Oaxaca isn’t the only region that’s gaining traction in Denver’s Mexican restaurants. At El Chingon, executive chef David Lopez — also a Mexico City native — celebrates the traditions of his home city but ranges into other territory, too. Mexico City is the heart of the country’s “alta cocina” (or “high cuisine”) movement, and touches of that can be seen on El Chingon’s menu. At lunch you can stop in for tacos, but at dinnertime the menu switches over to something less typical. Two seasonal soups exemplify Lopez’s dedication to traditional flavors, fresh ingredients and modern flair. A crab bisque comes divided into two serving vessels: a shallow bowl holding a generous portion of lump crab meat, and a small pitcher of creamy, adobe-hued soup. The bisque is poured over the crab, creating an oceany, steamy cloud of aroma that rises from the bowl. The bisque itself is fiery with chiles, but the flavor of the crab is not lost. In contrast, a chilled puréed-pea soup is bright and refreshing, with delicate hints of herbs beneath the bold, garden-fresh taste of peas. Soups like this are common in cafes throughout Mexico and generally feature the best of what’s in season locally.
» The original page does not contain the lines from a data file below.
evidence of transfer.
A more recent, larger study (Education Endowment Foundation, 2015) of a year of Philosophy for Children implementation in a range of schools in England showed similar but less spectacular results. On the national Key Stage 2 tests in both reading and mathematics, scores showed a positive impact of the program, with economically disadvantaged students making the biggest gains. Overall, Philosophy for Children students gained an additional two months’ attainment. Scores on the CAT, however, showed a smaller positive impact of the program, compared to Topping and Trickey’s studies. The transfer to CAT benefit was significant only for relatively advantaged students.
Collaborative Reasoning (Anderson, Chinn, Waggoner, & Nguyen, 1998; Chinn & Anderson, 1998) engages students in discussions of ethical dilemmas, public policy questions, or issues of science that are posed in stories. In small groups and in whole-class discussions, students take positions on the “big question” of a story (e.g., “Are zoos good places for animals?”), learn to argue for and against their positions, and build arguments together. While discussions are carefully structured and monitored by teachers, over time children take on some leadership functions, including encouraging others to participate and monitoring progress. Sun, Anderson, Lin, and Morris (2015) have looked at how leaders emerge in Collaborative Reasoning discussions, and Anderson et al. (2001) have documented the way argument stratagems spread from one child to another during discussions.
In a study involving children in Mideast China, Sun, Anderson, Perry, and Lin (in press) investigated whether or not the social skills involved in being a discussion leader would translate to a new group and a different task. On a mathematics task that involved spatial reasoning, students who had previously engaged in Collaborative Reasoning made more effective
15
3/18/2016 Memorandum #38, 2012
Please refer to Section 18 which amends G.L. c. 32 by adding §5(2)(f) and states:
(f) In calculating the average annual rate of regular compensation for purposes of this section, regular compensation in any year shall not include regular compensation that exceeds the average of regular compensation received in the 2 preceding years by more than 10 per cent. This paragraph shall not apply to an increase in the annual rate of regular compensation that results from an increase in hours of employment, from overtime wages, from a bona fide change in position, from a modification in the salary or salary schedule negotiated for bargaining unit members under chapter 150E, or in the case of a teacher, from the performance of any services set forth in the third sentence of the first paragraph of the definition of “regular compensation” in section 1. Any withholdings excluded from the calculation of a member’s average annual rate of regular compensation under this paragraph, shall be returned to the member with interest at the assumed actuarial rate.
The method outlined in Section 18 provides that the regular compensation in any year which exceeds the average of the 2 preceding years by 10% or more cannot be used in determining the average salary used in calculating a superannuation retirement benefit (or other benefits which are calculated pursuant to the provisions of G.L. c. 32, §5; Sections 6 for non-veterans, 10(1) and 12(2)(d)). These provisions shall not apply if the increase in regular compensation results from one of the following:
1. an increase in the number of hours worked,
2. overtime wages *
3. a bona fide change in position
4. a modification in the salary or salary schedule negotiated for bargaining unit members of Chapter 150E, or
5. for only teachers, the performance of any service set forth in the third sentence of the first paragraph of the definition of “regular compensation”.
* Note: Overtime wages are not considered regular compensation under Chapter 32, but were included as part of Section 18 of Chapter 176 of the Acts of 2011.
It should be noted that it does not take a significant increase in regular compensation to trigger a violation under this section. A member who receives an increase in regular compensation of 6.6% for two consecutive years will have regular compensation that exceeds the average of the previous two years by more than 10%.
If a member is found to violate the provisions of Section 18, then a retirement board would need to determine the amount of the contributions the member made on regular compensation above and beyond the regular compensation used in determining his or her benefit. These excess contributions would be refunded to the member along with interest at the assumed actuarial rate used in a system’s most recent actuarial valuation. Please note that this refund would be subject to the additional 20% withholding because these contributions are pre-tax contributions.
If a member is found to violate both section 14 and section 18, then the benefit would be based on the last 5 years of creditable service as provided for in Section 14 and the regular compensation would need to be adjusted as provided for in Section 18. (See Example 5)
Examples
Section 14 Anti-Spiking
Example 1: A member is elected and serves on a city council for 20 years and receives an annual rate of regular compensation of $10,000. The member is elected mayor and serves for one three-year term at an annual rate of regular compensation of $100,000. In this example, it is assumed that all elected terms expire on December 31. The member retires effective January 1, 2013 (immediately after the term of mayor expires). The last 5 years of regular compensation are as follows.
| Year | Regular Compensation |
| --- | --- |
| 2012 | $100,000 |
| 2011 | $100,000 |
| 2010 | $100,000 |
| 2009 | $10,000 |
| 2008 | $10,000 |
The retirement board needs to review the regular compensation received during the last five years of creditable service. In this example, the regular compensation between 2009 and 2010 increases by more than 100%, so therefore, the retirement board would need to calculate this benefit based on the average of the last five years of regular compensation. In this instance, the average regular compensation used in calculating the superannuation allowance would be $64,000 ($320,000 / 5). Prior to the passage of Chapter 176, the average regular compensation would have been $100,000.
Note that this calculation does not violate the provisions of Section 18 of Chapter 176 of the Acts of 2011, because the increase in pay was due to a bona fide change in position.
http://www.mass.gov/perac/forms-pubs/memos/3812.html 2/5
In Taxco, a small silver-mining town south of Mexico City, I ate a soup bobbing with delicate squash blossoms and tinged blue-gray with huitlacoche (a corn fungus known for its distinct mushroomy flavor), and in Oaxaca I helped make a soup of whole squash plants (leaves, stems and all), sweet corn and green beans, a symbiotic trio grown together to maximize the harvest of each ingredient. Street food and antojitos from tacos to tamales to burritos have their place in the Mexican culinary canon, especially here in Denver, where long stretches of the city’s streets are dotted with inexpensive and tempting vendors. But Mexico’s culinary treasures are too numerous for us to become entrenched in one notion of what “authentic” Mexican food should be.